“The whole world opened to me when I learned to read.” Mary Mcleod Bethune
For me, it all started with ‘Muna’, a monthly magazine for children.
My mom handed me a copy of it one fine day saying “padnu parcha, naya naya kura thaha huncha” (Reading helps in your exploring new things). I was in grade one, maybe. I went through the pages one by one, fascinated by those beautiful pictures. And I realized it had stories written by students. I wanted to write one.
Sort of words; I realized.
Even these days, when I sit down to write, I feel; I am sort of words, I am not good at vocabularies… I feel stuck most of the times when it comes to prepositions. “Should I use ‘on’ or ‘ín’ here?” I struggle.
I hesitate to call myself a writer because I feel like writers are the most intelligent person. The tag ‘writer’ bongs on my head with the question ‘Do I qualify to call myself a writer?’
I stumble to answer it. But yes, what I would be happy to call myself is, an amateur, who doesn’t want to quit writing as it lets me express. It lets me dream. Sorry, I drifted away.
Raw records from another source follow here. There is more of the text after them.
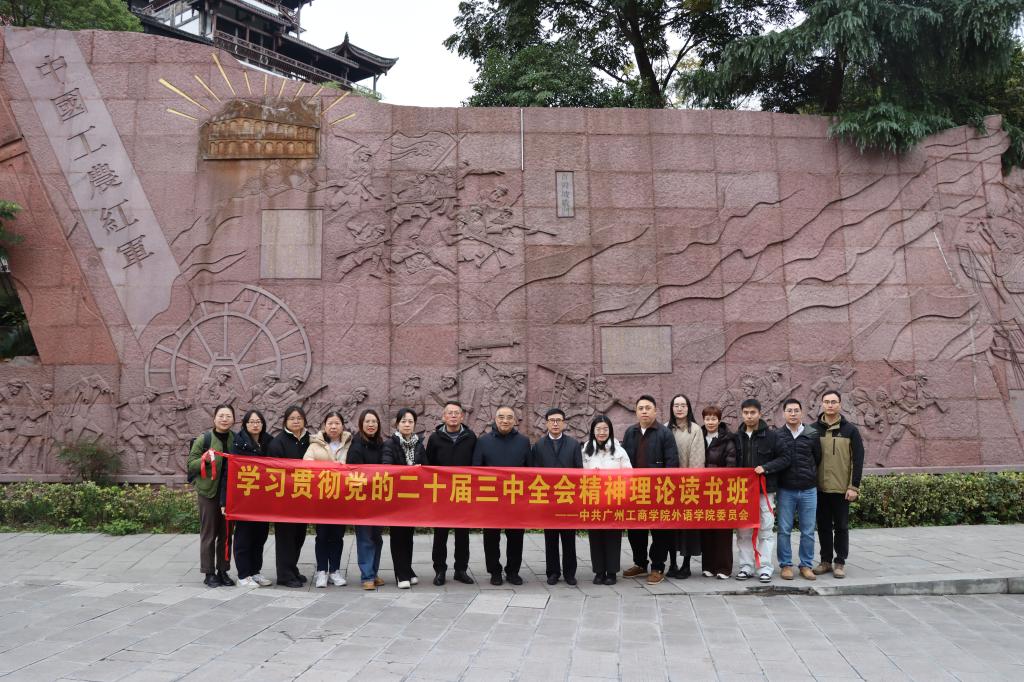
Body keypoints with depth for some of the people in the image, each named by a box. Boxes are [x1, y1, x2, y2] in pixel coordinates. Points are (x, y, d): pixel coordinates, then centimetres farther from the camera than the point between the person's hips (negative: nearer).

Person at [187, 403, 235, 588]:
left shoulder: (236, 439, 6)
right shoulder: (204, 438, -4)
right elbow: (191, 464, -2)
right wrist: (205, 459, -21)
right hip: (208, 491, -3)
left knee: (226, 533, 9)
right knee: (209, 534, 2)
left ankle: (223, 571, 19)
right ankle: (209, 573, 11)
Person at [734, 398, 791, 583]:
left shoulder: (771, 436, -1)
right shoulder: (737, 437, 7)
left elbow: (785, 457, -3)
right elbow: (732, 463, 12)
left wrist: (765, 468, -14)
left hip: (765, 490, -2)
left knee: (766, 531, 2)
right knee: (743, 531, 5)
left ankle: (765, 568, 9)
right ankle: (746, 567, 14)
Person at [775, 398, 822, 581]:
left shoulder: (812, 434, 3)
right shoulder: (777, 435, 0)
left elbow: (818, 459, 13)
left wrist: (810, 477, 13)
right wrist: (775, 484, 3)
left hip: (809, 490, 1)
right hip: (785, 491, -1)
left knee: (808, 531, 6)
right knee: (784, 530, 3)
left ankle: (806, 565, 18)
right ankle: (785, 565, 13)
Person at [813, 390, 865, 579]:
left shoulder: (850, 430, -1)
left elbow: (858, 459, -3)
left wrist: (854, 486, -9)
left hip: (842, 488, -2)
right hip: (819, 487, 2)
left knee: (841, 526, 6)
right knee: (823, 526, 10)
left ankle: (840, 562, 16)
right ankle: (826, 561, 20)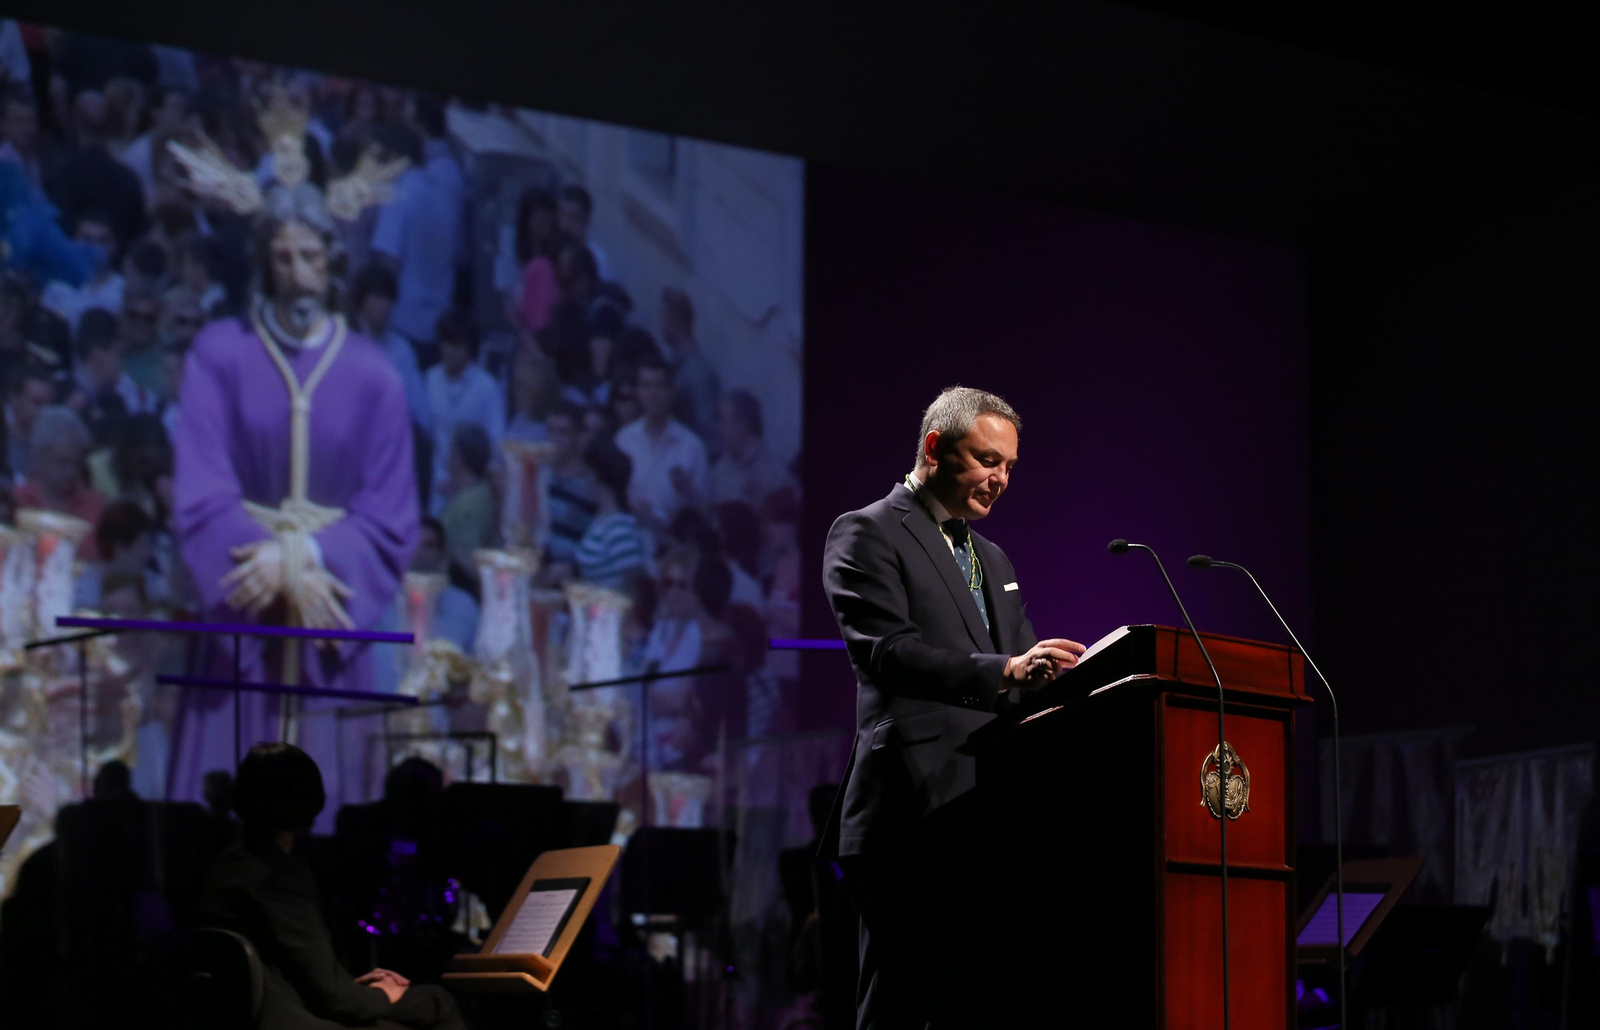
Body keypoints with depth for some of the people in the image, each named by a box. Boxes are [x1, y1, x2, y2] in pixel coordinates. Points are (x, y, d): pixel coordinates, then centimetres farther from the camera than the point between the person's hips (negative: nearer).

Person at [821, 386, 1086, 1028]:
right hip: (914, 823, -7)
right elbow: (886, 651, -14)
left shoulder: (992, 559, 27)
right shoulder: (866, 535, 1)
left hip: (992, 823, 7)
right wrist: (1004, 671, -25)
I am not going to write about writing today. Yes, that’s why I am not a writer. I keep on drifting away from my context.
So back to ‘Muna’. Muna introduced me to a whole new world of reading and my story of transformation began. Living in a nuclear family, where both my parents were busy in work, and with no friends around the neighborhood, I used to be home alone most of the times and during those moments, books were my only companion.
Reading was first a compulsion, then it became my fascination and now a survival. I call it my basic need. If you are close to me you know, I can live without rice (staple food of Nepal) but not without books. I never realized when ‘Muna’ turned into Shakespeare and into Oscar Wilde and then into Daniel Goleman. It just happened.
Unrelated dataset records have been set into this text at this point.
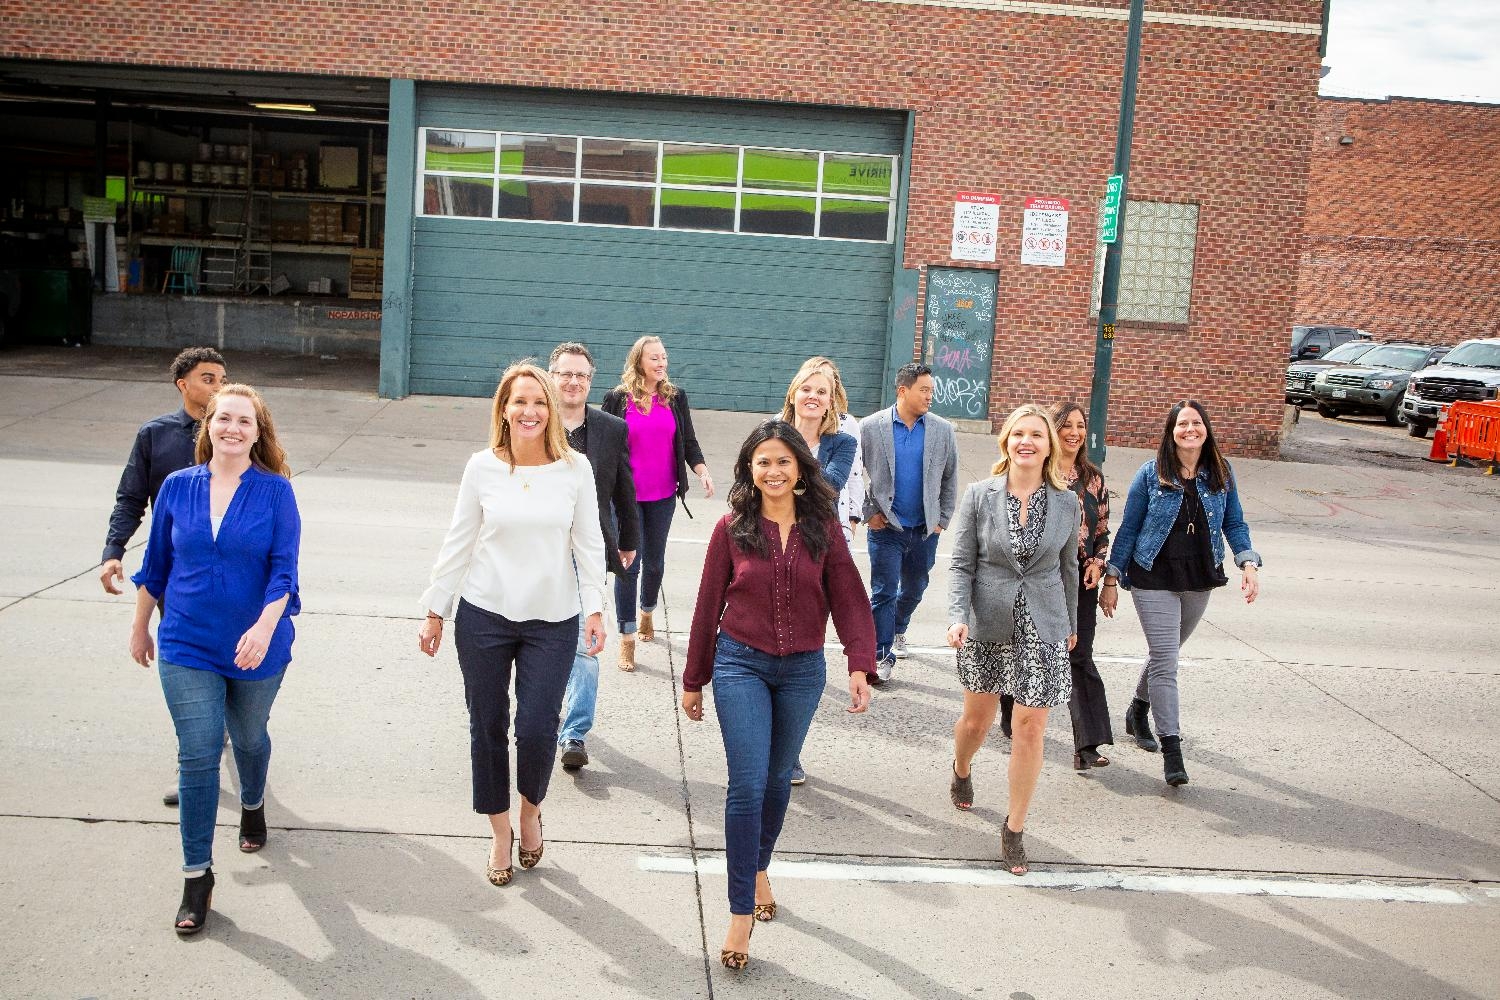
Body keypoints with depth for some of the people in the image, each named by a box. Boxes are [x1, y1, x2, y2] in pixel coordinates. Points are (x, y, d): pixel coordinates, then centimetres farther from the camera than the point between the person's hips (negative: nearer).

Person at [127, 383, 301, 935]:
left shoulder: (275, 491, -9)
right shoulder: (178, 487, -1)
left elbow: (283, 569, -14)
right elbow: (156, 564, 9)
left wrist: (264, 627, -29)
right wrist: (140, 626, 16)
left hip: (256, 648, -1)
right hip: (187, 645, 1)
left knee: (248, 739, 20)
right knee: (198, 754, -6)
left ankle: (252, 806, 51)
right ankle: (197, 876, 4)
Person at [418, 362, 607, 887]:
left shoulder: (575, 468, -4)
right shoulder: (482, 467, -3)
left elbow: (589, 544, 2)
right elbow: (458, 543, 3)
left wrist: (595, 609, -2)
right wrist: (435, 611, 5)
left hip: (553, 622, -1)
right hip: (483, 617, 1)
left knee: (537, 729, -6)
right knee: (488, 727, 9)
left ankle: (531, 810, 26)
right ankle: (500, 833, 28)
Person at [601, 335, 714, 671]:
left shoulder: (676, 397, 3)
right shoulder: (617, 398, -5)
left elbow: (688, 441, 4)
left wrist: (702, 471, -12)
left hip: (663, 495, 3)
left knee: (655, 561, 16)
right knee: (628, 564, -2)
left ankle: (647, 614, 42)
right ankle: (627, 639, 6)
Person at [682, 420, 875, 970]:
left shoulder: (823, 528, -1)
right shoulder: (732, 529, -4)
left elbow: (849, 599, -1)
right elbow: (709, 606, 2)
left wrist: (860, 664, -12)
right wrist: (694, 680, 6)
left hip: (802, 671, 2)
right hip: (741, 664, -2)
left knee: (777, 778, 16)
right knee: (747, 784, -9)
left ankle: (759, 868, 41)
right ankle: (740, 912, 0)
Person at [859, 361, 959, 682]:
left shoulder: (943, 431, 0)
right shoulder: (870, 427, -7)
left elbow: (950, 480, 8)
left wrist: (942, 520, 5)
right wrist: (868, 512, -4)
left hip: (925, 530, 3)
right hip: (886, 527, -3)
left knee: (914, 590, 18)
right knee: (884, 593, -3)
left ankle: (897, 629, 45)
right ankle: (882, 655, 6)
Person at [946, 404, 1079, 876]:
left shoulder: (1066, 502, -1)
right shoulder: (979, 496, -6)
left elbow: (1068, 567, 11)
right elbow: (962, 565, -4)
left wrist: (1071, 623, 20)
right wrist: (958, 616, -18)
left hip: (1042, 625, 1)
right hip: (988, 623, 0)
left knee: (1030, 727, -3)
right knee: (977, 717, 14)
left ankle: (1014, 829, 11)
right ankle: (961, 772, 49)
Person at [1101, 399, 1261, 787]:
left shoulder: (1221, 473, 2)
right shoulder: (1151, 474, -6)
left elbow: (1234, 523, 7)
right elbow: (1128, 528, -1)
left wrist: (1249, 563, -10)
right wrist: (1111, 579, -2)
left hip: (1199, 580, 4)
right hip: (1154, 580, -4)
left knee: (1165, 653, 18)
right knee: (1165, 660, -9)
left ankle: (1138, 713, 42)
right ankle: (1171, 748, -7)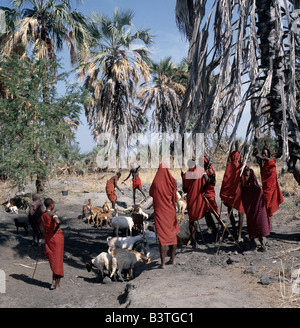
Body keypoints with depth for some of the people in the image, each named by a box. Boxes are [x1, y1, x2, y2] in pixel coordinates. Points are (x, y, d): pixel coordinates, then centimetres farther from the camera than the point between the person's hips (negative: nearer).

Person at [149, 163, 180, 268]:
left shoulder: (156, 182, -12)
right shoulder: (171, 182, -5)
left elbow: (151, 193, 5)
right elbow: (175, 198, 1)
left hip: (160, 213, -3)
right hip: (171, 212, 3)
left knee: (162, 237, 0)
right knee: (172, 235, 15)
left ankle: (163, 263, 0)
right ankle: (172, 259, 24)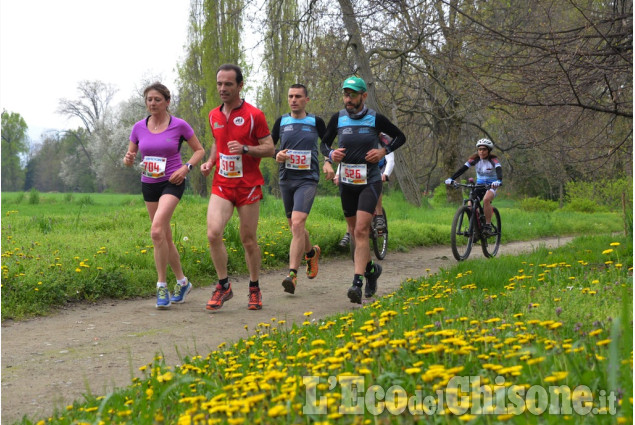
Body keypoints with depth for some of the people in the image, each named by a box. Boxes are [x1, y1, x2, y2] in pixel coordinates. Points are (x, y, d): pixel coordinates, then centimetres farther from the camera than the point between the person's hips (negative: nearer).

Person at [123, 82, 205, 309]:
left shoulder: (179, 125, -6)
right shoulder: (139, 127, 3)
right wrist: (128, 159, -13)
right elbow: (129, 158, 11)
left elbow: (200, 150, 3)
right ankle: (182, 281, 28)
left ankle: (162, 286, -15)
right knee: (165, 237, 10)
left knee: (157, 230, -24)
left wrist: (186, 167, -14)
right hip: (149, 184, 5)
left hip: (172, 183, -5)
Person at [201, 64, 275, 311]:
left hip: (248, 186, -3)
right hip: (221, 184, 3)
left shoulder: (254, 115, -6)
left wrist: (245, 149, -21)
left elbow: (270, 149, -5)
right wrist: (210, 161, 7)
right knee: (213, 233, -15)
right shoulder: (214, 116, 9)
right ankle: (223, 286, 1)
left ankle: (254, 289, 23)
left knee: (249, 240, 4)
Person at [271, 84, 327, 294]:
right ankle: (311, 252, 45)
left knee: (297, 222, -20)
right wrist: (277, 155, -6)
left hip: (307, 179, -4)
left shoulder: (316, 122, 2)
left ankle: (292, 274, -21)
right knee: (294, 226, 14)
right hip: (286, 179, 4)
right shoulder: (281, 122, 7)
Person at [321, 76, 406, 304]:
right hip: (347, 183, 4)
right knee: (354, 232, 13)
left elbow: (400, 137, 6)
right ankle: (371, 269, 37)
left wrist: (384, 151, -11)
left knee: (361, 231, -17)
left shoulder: (375, 119, -6)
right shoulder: (338, 118, 0)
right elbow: (324, 143, 12)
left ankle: (357, 283, -22)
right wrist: (330, 155, -10)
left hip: (370, 182, -4)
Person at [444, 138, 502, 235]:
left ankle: (488, 226, -23)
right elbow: (463, 168, -17)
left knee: (486, 199, -35)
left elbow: (499, 170, -33)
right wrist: (451, 178, -31)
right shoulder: (475, 159, -7)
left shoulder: (493, 159, -15)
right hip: (479, 184, 4)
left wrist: (498, 181, -55)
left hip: (491, 185, -4)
I enjoy reading all genres, all writers, both poetry and prose, fiction and non-fiction. What I feel is I would have lost into the darkness of loneliness if it weren’t books. Never would have reflected about my deeds if it weren’t writers like Matthieu Richard. I would have never loved my beloved so deeply if I had never learned that love can be so deep, like that of Juliet. And I would have never been a feminist if it wasn’t Virginia Woolf.
Books show me my own shift in perspective. I had generated a different meaning out of ‘Shirish ko Ful’ when I read it the first time in grade 12. When I read it the second time in my undergrad, I realized that the book was way beyond what I had inferred.
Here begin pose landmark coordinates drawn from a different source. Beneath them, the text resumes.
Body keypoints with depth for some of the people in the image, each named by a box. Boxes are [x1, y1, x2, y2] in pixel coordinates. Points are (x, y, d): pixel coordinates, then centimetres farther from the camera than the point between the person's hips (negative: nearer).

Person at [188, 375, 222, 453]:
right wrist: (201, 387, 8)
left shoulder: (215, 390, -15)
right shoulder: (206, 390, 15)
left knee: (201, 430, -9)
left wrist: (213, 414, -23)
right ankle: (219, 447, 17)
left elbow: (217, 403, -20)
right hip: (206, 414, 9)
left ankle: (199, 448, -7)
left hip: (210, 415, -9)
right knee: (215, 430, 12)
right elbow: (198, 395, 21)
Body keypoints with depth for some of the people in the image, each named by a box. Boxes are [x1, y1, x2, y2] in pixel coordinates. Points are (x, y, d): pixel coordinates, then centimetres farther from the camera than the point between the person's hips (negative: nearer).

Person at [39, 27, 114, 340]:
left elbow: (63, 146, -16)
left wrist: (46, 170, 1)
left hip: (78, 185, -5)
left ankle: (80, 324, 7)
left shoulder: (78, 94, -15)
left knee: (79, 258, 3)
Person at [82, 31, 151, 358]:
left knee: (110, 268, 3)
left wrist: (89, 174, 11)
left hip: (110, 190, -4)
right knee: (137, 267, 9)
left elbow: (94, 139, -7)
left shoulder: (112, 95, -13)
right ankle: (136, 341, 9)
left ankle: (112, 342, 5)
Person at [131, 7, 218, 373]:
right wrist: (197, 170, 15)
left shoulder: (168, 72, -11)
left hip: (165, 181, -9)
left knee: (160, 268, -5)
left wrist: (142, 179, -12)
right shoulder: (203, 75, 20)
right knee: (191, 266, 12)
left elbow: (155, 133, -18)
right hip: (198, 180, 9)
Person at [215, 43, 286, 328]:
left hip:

What might seem like lifeless pages to someone, have given life to me and not only to me but also to so many other people. So that was my story of Transformation, how reading transformed me.
Today, I am sharing the list of books that friends on my Facebook shared as ‘the one that changed their lives’. The list isn’t in any particular order.
1. Rich Dad Poor Dad by Robert Kiyosaki
2. Harry Potter by JK Rowling
3. Peer-e-Kamil by Umera Ahmed
4. The 8th Habit by Stephen Covey
5. Biography of Warren Buffett by Lawrence A. Cunningham
6. Who moved my cheese? by Spencer Johnson
7. Siddhartha by Hermann Hesse
8. The Fountain Head by Ayn Rand
9. Heart of Darkness by Joseph Conrad
10. Emotional Intelligence by Daniel Goleman
11. Personality by Swami Vivekananda
12. The Diamond Sutra by Osho
13. The Argumentative Indian by Amartya Sen
14. Jane Ayre by Charlotte Bronte
15. The Bell Jar by Sylvia Plath
16. The Power of Habit by Charles Duhigg
17. Gulmohar English Reader (A Secondary level English Book)
18. Goldmund and Narcissus – Herman Hesse
I strongly believe that this list of books will definitely bring a new perspective in your life too. I would love to learn your viewpoint. as for me reading is not just going through the words of the writer but it’s also giving your own perspective to it.